Alexander Grant started dancing classes at the age of seven, eventually winning a Royal Academy of Dance scholarship to study in London. However, the war intervened and he was 21 before he was able to travel to England to continue his training at the Sadler’s Wells Ballet School. After only two weeks of his first tour, he was recalled to Covent Garden to join the main company. Less than a year after his arrival in London he was a soloist, and had already created his first role for Frederick Ashton, ‘The Boy Who Jumps Through A Hoop’ in Les Sirènes. His first notable success came in 1947 as ‘The Dandy’ in Leonide Massine’s The Three-Cornered Hat. He later partnered Margot Fonteyn in another Massine work, Mam'zelle Angot, and then came the first of his most famous characterisations – ‘The Jester’ in Ashton's Cinderella.
A range of roles followed. In 1964, Grant returned to New Zealand as a guest of the Royal New Zealand Ballet, to dance the leading role in Russell Kerr’s production of Fokine’s Petrouchka. For several years in the 1970s, he directed the New Zealand Ballet's educational group, Ballet for All and from 1976 he worked for seven years as director of the National Ballet of Canada.

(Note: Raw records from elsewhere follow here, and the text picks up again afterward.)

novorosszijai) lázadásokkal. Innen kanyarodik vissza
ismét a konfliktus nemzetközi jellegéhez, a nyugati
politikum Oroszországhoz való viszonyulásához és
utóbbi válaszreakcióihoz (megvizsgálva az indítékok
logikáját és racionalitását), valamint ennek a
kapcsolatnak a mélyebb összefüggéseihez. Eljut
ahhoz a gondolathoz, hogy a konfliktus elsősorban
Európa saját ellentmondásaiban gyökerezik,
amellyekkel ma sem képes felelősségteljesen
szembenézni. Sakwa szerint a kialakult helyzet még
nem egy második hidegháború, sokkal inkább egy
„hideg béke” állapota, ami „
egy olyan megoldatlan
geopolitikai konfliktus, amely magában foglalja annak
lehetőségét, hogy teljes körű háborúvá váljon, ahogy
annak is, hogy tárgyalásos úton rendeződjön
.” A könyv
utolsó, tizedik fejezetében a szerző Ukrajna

In recognition of his services to ballet, Queen Elizabeth II made him a Commander of the British Empire (CBE) in 1965. He received his Arts Foundation Icon Award in 2005, followed by the QEII Coronation Award, the highest award given by the Royal Academy of Dance for his services to dance in 2007. He was the recipient of De Valois Award for Outstanding Achievement at the Critics Circle National Dance Awards 2009. Grant continued to work with ballet companies in Europe, America, China, Turkey, Russia and Japan until the end of his life.